Ademption occurs when property gifted in a will is not in the estate’s possession at the time of the testator’s death. This occurs when the property has been sold, destroyed or given away before the testator’s death.
The general rule of ademption states that when a property mentioned in a will is no longer in the estate’s possession, the property or its cash equivalent is not passed to the beneficiary. When this occurs, the property is considered adeemed.
Ademption laws vary from state to state. Sometimes heirs can claim the property if they can prove the testator was not competent at the time he sold or gave away the property.

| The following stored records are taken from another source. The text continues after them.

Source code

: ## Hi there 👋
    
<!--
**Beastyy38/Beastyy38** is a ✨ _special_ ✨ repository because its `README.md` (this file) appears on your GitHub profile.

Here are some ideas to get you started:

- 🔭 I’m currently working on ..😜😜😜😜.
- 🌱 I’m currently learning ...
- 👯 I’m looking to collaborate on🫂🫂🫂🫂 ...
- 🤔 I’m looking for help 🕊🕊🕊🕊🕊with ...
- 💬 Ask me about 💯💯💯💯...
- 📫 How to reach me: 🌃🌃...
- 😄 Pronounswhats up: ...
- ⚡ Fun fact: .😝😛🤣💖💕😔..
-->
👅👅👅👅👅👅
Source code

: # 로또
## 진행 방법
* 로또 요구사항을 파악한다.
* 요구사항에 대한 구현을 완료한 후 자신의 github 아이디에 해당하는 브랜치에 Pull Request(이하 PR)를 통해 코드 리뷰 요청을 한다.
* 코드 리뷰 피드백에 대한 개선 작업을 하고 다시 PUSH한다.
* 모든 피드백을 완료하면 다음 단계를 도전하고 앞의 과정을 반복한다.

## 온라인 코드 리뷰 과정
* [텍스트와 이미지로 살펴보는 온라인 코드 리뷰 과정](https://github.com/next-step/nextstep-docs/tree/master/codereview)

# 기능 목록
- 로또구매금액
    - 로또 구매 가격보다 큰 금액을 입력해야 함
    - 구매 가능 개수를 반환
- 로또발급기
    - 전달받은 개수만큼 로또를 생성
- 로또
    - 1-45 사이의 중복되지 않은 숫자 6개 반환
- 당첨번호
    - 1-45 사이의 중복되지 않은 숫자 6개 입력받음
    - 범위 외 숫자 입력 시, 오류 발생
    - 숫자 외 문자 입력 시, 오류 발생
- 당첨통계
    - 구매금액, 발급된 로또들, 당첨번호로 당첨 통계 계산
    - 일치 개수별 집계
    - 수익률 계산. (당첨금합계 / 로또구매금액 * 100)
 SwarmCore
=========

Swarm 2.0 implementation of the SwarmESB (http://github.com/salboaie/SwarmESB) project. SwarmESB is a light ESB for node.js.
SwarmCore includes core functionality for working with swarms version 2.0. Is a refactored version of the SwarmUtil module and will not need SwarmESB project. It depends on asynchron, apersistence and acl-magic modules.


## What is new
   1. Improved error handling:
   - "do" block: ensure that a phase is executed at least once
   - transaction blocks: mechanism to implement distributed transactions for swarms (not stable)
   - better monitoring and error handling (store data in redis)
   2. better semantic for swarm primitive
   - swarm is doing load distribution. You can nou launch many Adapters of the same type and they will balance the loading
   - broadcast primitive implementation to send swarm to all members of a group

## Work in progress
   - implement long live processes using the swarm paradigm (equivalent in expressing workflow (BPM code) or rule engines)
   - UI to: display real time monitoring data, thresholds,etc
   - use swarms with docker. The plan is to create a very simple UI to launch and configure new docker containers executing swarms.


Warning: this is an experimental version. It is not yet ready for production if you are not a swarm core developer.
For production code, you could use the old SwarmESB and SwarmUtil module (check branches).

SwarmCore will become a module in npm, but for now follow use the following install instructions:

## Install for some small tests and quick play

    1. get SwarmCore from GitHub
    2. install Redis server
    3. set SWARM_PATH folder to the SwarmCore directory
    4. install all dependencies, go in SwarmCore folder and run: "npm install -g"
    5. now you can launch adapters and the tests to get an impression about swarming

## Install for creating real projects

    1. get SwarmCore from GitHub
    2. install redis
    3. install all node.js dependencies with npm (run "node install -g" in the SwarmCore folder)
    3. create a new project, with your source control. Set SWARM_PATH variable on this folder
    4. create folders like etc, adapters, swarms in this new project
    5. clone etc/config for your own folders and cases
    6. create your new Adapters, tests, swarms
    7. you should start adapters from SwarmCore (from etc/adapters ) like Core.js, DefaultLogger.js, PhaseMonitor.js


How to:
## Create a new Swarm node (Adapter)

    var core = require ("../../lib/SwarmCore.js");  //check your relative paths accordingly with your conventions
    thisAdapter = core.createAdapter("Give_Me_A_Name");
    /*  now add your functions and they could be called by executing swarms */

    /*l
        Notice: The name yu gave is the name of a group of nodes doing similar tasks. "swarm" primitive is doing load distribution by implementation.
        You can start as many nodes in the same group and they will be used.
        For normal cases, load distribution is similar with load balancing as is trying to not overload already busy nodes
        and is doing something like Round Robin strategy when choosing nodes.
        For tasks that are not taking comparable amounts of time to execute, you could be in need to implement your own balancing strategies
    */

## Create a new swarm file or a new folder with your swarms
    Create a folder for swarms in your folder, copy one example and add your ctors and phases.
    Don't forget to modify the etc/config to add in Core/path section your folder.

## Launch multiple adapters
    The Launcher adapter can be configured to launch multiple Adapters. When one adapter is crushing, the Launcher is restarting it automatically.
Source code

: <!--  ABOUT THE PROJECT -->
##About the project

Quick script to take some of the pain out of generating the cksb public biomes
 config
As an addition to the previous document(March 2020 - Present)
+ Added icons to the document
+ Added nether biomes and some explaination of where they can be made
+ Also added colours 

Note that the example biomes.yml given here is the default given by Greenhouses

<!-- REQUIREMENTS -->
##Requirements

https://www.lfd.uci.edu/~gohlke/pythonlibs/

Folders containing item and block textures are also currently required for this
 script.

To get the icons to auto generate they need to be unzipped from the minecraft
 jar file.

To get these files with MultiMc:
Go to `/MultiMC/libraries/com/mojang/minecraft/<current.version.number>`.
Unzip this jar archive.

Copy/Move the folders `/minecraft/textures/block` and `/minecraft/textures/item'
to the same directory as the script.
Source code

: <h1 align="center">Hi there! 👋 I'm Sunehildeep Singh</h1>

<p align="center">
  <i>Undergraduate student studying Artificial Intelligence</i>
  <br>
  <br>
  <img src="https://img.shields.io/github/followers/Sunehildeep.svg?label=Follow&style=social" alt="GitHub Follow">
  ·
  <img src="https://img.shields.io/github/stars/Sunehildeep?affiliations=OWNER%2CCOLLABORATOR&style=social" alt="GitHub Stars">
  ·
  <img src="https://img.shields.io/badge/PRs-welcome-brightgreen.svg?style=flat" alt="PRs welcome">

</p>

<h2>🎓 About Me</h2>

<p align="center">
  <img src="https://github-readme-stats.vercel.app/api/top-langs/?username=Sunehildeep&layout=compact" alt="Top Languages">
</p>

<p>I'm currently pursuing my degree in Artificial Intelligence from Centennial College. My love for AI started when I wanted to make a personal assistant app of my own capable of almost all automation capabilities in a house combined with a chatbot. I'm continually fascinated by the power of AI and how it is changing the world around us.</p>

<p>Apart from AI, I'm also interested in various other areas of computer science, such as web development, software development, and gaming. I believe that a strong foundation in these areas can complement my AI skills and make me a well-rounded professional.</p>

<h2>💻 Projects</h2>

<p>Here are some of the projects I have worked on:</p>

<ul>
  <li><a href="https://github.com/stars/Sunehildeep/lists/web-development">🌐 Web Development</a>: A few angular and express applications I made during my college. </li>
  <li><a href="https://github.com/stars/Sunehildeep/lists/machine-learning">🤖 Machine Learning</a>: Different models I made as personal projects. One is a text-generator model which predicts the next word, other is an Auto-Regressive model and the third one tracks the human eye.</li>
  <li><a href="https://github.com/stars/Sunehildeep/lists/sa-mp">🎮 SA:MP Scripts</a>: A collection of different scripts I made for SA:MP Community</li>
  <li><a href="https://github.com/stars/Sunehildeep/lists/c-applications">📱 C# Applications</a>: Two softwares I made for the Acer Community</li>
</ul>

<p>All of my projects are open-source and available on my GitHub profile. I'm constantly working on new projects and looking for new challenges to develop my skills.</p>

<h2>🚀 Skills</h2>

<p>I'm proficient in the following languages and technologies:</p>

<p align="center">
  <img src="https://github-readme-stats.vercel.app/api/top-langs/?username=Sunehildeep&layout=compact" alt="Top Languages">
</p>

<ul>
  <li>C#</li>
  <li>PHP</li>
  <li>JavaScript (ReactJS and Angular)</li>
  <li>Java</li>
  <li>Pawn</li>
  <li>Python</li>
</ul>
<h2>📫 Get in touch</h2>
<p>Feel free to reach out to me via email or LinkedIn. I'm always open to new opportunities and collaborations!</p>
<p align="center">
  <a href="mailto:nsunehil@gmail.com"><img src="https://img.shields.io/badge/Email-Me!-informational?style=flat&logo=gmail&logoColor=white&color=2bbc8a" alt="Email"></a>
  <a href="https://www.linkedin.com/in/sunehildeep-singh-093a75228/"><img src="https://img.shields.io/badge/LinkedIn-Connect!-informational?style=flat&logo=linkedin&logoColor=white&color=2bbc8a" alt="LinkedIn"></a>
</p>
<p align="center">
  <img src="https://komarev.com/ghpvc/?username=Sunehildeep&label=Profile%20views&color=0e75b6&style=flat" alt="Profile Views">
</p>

Estate planning experts recommend that people plan for ademption issues when establishing their estates. Including language that clarifies your wishes if a piece of property is not in your estate’s possession at the time of your death can help ensure your wishes are honored.
Ademption should not be confused with ademption by satisfaction. Ademption by satisfaction occurs when the testator changes the timing of a gift so that the beneficiary can enjoy the gift before the testator’s death. For example, a grandparent may decide to give a grandchild the money that is already bequeathed in a will while the grandparent is still alive to help pay for the grandchild’s college.
Mary has named her daughter as the beneficiary of her car in her will. Six months before she dies, Mary is in a car accident and the damages to the car are so significant that the insurance company totals the car and sells it to a junkyard. Mary doesn’t update her will to reflect that the car is no longer in her possession. According to the rule of ademption, the car will not pass to Mary’s daughter, nor will she receive any compensation for the car.